Arbeitsauftrag: Setzen Sie den folgenden Text über KI für sichere und souveräne Energiesysteme im Anschluss an seinen letzten Satz fort.

Übungstext:
· · ·

KI für sichere und souveräne Energiesysteme
Für die Entwicklung eines generischen KI‑Werkzeugs lassen sich vier Schritte unterscheiden: Datenerhebung, Modellentwicklung, Modellvalidierung und -test sowie Einsatz in der Praxis.
Bei der Datenerhebung weist das Energiesystem aufgrund der Kritikalität der Infrastruktur besondere Herausforderungen auf. Diese können durch den Einsatz synthetischer Daten oder durch Trainingsdienste adressiert werden, die die Datensouveränität wahren, etwa über Datenräume. Beim ersten Ansatz arbeitet das Fraunhofer-Zentrum Digitale Energie im Projekt AI‑EFFECT an geeigneten Methoden zur realistischen Erzeugung synthetischer Daten. Energiedatenräume werden im Projekt TwinEU entwickelt und im Projekt INSIEME umgesetzt, bei denen Fraunhofer FIT jeweils als Koordinator bzw. Projektpartner fungiert.

· · ·

[Einträge des Datensatzes]
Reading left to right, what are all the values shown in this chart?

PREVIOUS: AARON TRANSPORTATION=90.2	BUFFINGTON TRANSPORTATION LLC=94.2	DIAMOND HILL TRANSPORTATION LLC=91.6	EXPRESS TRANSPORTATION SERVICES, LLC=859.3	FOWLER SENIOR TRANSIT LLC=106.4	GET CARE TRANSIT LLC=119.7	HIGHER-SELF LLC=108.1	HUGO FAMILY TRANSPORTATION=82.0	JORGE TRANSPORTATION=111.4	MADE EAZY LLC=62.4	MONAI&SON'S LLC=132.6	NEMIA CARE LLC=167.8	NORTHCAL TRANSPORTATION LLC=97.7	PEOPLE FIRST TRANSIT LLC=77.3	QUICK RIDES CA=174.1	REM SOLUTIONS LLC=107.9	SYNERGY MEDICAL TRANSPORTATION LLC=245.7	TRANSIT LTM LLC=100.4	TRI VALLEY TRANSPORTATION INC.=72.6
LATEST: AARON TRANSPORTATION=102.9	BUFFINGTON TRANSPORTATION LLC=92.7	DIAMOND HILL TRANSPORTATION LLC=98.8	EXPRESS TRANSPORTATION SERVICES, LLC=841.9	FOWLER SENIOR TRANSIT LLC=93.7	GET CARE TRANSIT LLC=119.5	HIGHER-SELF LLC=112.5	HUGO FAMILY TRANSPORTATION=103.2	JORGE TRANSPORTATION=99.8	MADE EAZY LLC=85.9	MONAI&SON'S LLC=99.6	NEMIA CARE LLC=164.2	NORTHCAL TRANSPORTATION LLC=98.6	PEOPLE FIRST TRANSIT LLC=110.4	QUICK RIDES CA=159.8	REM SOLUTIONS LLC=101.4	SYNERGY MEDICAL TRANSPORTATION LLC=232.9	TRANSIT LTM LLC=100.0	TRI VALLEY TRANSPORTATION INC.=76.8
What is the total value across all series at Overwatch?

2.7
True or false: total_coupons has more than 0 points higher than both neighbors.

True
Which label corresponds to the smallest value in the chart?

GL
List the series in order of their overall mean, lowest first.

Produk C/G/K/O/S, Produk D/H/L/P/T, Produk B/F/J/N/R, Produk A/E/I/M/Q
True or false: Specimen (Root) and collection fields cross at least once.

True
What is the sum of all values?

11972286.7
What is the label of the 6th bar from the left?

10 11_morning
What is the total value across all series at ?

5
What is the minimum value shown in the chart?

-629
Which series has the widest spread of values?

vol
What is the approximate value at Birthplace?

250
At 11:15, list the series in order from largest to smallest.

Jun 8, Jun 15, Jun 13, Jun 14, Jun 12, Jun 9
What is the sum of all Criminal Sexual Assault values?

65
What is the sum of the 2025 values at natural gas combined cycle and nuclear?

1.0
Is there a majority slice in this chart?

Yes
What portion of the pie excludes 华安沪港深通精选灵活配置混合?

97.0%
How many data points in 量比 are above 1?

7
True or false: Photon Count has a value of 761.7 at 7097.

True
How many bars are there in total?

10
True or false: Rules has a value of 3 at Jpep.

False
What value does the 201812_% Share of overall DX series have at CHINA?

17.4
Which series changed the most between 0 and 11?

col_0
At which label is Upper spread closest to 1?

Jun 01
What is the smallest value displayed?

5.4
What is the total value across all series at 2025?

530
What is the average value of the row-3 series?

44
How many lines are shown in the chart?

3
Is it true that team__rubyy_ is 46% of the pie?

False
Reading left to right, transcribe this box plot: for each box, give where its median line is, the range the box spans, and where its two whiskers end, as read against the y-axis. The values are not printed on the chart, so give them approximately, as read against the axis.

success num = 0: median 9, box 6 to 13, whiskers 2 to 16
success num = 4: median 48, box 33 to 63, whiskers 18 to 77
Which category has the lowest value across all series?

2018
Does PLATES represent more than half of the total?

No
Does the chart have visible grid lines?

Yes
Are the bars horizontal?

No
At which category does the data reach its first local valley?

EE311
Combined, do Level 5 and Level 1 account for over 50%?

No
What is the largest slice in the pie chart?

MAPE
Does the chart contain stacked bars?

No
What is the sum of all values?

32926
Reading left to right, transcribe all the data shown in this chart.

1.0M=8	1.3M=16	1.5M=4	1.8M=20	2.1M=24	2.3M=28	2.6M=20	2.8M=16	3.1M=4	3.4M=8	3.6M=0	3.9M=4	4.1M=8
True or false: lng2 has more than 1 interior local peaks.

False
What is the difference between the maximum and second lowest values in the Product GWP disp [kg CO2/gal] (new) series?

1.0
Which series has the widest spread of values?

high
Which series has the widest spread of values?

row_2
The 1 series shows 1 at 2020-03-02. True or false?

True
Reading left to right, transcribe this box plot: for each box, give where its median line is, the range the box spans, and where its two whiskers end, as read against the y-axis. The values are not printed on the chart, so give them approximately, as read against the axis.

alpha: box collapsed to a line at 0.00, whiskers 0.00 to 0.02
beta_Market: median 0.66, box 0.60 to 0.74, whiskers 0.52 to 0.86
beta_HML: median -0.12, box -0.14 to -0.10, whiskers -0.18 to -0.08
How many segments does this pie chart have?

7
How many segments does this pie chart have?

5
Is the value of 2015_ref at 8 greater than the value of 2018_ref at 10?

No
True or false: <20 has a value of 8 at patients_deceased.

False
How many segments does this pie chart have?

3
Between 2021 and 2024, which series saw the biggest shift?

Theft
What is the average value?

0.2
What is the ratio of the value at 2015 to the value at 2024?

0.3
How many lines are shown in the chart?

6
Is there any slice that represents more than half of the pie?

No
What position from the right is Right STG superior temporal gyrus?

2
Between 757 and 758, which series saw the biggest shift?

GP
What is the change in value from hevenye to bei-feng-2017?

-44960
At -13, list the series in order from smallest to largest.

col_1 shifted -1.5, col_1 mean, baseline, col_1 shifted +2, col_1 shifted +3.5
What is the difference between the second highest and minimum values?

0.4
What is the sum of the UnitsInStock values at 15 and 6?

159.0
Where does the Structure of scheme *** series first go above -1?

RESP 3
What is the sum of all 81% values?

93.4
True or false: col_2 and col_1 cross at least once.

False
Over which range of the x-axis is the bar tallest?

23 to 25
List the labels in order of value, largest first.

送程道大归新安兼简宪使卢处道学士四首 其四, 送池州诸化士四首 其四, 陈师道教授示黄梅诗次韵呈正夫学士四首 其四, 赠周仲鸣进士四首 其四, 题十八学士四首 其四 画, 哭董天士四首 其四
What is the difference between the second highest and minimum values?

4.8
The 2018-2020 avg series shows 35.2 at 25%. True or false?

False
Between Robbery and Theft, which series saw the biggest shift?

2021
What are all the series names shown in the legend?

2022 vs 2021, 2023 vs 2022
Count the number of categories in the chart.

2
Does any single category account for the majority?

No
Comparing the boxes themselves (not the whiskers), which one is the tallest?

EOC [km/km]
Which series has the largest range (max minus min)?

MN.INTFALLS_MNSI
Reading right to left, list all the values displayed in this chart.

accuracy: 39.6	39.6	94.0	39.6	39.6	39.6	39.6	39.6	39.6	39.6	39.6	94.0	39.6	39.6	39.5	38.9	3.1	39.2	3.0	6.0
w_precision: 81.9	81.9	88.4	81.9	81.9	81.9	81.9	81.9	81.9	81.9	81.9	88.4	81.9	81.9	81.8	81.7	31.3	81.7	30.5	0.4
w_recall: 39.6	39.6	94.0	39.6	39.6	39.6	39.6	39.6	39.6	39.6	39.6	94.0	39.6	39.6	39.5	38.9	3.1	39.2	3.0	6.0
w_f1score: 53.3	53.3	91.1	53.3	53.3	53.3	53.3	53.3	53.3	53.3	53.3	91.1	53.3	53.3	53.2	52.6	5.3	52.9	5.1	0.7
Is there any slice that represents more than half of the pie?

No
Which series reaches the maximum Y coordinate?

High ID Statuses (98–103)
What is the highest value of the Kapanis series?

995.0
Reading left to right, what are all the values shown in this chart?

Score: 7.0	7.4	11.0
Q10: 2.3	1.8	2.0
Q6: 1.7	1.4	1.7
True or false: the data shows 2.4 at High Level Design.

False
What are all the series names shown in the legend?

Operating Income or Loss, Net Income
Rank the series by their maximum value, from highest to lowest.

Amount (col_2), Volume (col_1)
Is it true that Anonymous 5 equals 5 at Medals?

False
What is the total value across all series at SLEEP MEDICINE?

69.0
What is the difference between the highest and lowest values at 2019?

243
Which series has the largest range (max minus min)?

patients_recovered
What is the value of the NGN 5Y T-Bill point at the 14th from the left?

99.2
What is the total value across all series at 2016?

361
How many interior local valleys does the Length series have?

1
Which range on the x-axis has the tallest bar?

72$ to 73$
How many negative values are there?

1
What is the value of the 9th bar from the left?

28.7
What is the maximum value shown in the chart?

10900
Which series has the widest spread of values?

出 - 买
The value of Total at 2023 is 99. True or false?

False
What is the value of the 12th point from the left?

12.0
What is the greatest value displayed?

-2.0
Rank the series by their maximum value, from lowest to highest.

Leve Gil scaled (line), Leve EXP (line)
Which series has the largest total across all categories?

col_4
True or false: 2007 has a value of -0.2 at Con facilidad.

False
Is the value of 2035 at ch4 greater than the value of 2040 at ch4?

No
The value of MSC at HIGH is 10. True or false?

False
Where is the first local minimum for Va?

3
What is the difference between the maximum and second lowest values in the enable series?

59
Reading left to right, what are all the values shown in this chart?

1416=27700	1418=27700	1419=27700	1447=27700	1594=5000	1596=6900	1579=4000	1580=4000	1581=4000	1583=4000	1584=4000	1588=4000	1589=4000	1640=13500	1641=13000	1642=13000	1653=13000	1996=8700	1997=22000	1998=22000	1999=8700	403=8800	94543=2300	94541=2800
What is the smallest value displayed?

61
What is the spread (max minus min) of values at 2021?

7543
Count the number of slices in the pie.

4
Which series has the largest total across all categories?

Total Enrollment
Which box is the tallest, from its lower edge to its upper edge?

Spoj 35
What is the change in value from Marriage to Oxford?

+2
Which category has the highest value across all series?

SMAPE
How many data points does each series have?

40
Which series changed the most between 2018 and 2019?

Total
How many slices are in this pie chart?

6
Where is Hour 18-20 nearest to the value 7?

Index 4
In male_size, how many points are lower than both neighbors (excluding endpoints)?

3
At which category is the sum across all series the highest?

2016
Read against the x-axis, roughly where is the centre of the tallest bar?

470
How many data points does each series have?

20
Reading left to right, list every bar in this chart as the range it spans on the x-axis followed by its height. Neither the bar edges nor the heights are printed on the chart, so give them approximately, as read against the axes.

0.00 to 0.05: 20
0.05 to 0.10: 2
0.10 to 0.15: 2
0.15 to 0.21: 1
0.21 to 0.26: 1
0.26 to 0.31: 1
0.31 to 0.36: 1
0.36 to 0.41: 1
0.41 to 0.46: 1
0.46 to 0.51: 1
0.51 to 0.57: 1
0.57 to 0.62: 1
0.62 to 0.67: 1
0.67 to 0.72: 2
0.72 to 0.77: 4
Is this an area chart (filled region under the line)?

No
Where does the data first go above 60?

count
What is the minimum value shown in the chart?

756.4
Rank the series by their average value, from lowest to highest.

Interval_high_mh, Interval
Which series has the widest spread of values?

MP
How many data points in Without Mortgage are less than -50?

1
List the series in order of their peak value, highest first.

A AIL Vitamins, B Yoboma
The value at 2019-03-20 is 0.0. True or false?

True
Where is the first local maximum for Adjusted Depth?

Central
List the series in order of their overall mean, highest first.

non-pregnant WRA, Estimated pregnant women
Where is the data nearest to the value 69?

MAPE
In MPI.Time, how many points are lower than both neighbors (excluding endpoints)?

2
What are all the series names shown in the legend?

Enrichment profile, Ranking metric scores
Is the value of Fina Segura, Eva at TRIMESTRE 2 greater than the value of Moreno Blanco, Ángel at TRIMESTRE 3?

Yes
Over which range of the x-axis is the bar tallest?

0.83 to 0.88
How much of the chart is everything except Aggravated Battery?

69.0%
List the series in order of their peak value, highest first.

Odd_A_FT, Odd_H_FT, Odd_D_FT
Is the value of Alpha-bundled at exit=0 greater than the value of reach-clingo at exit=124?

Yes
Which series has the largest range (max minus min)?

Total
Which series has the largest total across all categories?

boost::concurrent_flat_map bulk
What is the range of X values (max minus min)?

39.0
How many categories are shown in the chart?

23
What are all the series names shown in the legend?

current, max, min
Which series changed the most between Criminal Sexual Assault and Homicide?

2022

· · ·

Ergebnis siehe unten:
Die Modellentwicklung ist ein komplexer Prozess, der erhebliche Rechenleistung erfordert. Das Zentrum ist am Projekt JAIF beteiligt, das eine der europäischen AI Factories aufbaut, um gezielt Unterstützung für den Energiesektor bereitzustellen. Außerdem hat Prof. Monti von Fraunhofer FIT gemeinsam mit der NTUA in Griechenland und INESC TEC in Portugal die Initiative AI.Grids initiiert. Mit der direkten Beteiligung der GD Energie der Europäischen Kommission und der Koordination durch den Verband CRESYM verfolgt AI.Grids das Ziel, das erste Foundation Model des europäischen Stromnetzes zu entwickeln – vollständig auf europäischer Technologie basierend, um technische Souveränität in einer kritischen Anwendung wie KI für Energie zu schaffen.
Modelle müssen jedoch überprüft und verifiziert werden. Im Projekt AI‑EFFECT entwickelt Fraunhofer FIT einen der Testknoten, die künftig europäischen Akteuren im Rahmen der »Testing and Experimentation Facilities«-Initiative der Europäischen Kommission zur Verfügung stehen werden.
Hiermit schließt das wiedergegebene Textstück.